Le hasard a fait que, ces derniers jours, plusieurs événements distincts remettaient en cause le fonctionnement de notre démocratie parlementaire : les investitures libres dans les circonscriptions maintenant privilégiées par le PC et le PLC, la dénonciation par le Conseil du statut de la femme du trop faible nombre d'élues, les réformes au mode de scrutin proposées par le chef de la CAQ, François Legault.

Ces événements montrent surtout que la démocratie, c'est très compliqué, parce qu'on demande à notre processus électoral et à nos institutions une foule de choses, souvent mutuellement incompatibles.

Dans un premier cas, la victoire de Robert Libman pour l'investiture du Parti conservateur dans la circonscription de Mont-Royal, qui a battu Pascale Déry, journaliste à TVA, pourtant appuyée par l'establishment du parti, s'inscrit dans un courant où les organisations n'imposent plus de candidats dans les comtés sûrs et abandonnent la pratique du parachutage. Ce principe de l'investiture ouverte a également été adopté au PLC par Justin Trudeau.

Derrière, il y a une conception de la démocratie, où l'on décèle une pointe d'anti-élitisme, un désir de donner plus de pouvoir à la base militante des partis, mais, surtout, privilégier des candidats du milieu, qui ont travaillé dans leur circonscription pour obtenir leur investiture et qui, ultimement, représenteraient mieux les citoyens qu'un candidat de prestige venu d'ailleurs.

Le second questionnement vient de la lettre écrite au premier ministre Couillard par la présidente du Conseil du statut de la femme, Julie Miville-Dechêne, pour le 75e anniversaire de l'obtention du droit de vote des femmes au Québec, dans laquelle elle déplorait à juste titre la faible présence féminine à l'Assemblée nationale, 27,2 %, et au conseil des ministres, 32 %. Oublions son argument peu convaincant sur la faible part du budget provincial, 9 %, contrôlé par les femmes ministres.
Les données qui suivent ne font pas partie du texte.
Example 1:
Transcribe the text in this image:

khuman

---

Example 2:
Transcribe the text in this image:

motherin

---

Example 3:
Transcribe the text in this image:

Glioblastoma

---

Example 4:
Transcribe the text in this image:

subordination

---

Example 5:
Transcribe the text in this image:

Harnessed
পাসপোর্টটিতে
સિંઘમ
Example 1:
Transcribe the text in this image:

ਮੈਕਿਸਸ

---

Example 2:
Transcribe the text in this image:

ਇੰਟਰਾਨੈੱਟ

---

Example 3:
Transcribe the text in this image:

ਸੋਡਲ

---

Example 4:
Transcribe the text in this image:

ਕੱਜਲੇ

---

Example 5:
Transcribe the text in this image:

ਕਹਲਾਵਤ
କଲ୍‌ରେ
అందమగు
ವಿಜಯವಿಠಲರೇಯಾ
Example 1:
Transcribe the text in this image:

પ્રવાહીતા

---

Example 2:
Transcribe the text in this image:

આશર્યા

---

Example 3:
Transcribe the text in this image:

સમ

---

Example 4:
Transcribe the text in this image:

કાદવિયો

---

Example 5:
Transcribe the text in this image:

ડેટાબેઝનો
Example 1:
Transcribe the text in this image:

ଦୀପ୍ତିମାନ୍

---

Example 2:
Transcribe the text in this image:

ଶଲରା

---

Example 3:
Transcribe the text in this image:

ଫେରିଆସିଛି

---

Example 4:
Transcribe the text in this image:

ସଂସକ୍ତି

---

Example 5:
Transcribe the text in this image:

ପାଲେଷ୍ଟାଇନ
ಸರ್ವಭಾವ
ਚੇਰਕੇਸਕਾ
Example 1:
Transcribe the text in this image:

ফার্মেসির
Les deux ministres les plus puissants, aux Finances et au Trésor, ne contrôlent que 1,5 % du budget total.

Son intervention soulève l'existence d'un véritable déficit démocratique. Pour le corriger, il faut convaincre des candidates de qualité de faire le saut en politique dans des circonscriptions où elles peuvent l'emporter. C'est impossible si on ne se fie qu'à la dynamique locale.

Voilà donc un cas où les impératifs de la démocratie imposent des approches qui vont dans le sens contraire des investitures ouvertes.
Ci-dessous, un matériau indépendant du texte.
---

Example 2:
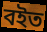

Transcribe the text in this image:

বইত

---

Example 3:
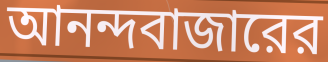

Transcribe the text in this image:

আনন্দবাজারের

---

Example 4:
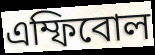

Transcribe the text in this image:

এম্ফিবোল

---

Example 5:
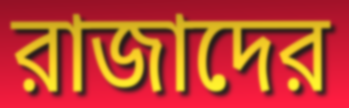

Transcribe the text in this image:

রাজাদের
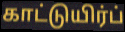
காட்டுயிர்ப்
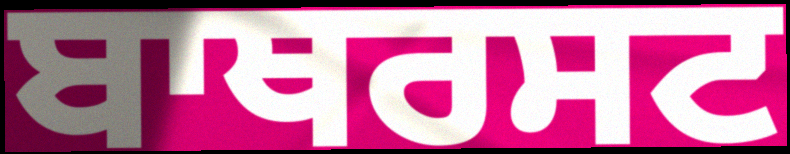
ਬਾਥਰਸਟ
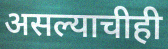
असल्याचीही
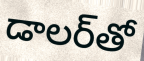
డాలర్‌తో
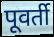
पूवर्ती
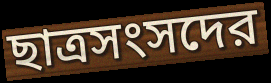
ছাত্রসংসদের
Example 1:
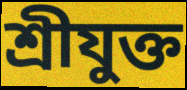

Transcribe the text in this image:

শ্রীযুক্ত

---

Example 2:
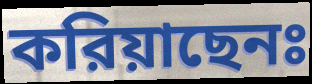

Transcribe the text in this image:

করিয়াছেনঃ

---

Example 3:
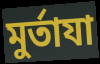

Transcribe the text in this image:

মুর্তাযা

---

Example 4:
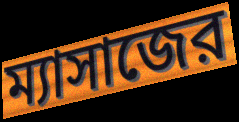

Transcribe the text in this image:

ম্যাসাজের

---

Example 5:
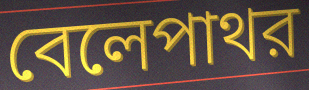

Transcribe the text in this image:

বেলেপাথর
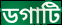
ডগাটি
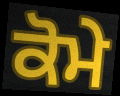
ਕੋਮੇ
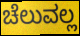
ಚೆಲುವಲ್ಲ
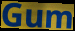
Gum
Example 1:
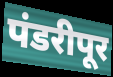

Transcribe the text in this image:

पंडरीपूर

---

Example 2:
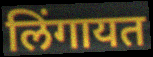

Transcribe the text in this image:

लिंगायत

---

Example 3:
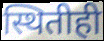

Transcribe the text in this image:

स्थितीही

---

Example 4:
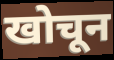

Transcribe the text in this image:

खोचून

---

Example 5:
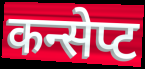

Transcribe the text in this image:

कन्सेप्ट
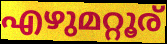
എഴുമറ്റൂര്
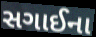
સગાઈના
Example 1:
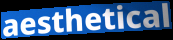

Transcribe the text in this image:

aesthetical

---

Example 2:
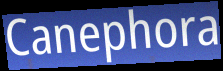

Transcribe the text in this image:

Canephora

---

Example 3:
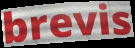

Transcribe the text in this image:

brevis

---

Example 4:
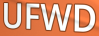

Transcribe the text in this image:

UFWD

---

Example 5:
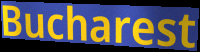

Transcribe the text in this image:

Bucharest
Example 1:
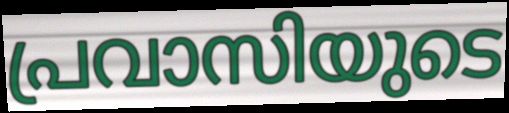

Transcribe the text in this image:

പ്രവാസിയുടെ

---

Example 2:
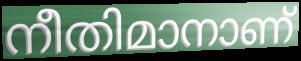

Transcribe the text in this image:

നീതിമാനാണ്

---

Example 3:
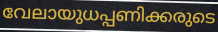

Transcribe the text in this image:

വേലായുധപ്പണിക്കരുടെ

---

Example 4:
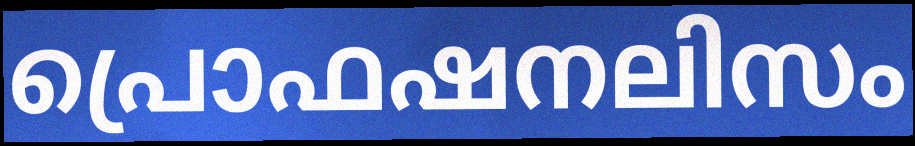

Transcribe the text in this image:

പ്രൊഫഷനലിസം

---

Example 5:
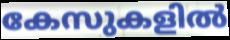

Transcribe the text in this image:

കേസുകളിൽ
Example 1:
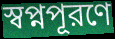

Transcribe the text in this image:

স্বপ্নপূরণে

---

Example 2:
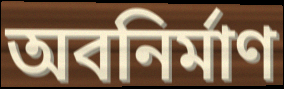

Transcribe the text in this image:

অবনির্মাণ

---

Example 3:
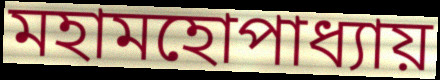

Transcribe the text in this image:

মহামহোপাধ্যায়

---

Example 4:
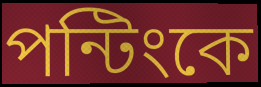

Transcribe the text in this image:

Le troisième événement, c'est la proposition de François Legault d'introduire un élément de représentation proportionnelle dans les élections, où un certain nombre de députés serait désigné en fonction du nombre de voix obtenues par un parti. Un tel système, qui améliorerait la qualité de la démocratie, exige la création d'une liste de candidats qui ne représenteraient pas une circonscription, une logique qui nous éloigne du rôle traditionnel des députés.

On peut rajouter un autre niveau de complexité. Le député a en effet plusieurs rôles, ce qui mène à un tiraillement dans la façon dont on conçoit le rôle d'un parlementaire. En plus de représenter ses commettants, il siège à l'Assemblée nationale comme législateur, mais il peut aussi devenir ministre et participer à la gestion de l'État. La majorité des électeurs votent d'ailleurs pour un parti, et donc pour la formation du gouvernement, plutôt que pour un candidat.

Cela impose une autre contrainte au parti victorieux, celle de disposer d'un bassin d'élus permettant de constituer un conseil des ministres compétents. Cela justifie l'interventionnisme et la recherche de candidats de prestige. Le député qui se distingue par son travail acharné sur le terrain n'est pas toujours nécessairement celui qui ou celle qui fera un grand ministre.

Ces apparentes contradictions s'expliquent par le fait qu'au nom de la démocratie, on demande plusieurs choses aux élus et au processus électoral : représenter une région géographique, représenter la réalité sociologique, refléter les tendances politiques. Et donc qu'il n'y a pas de formule parfaite.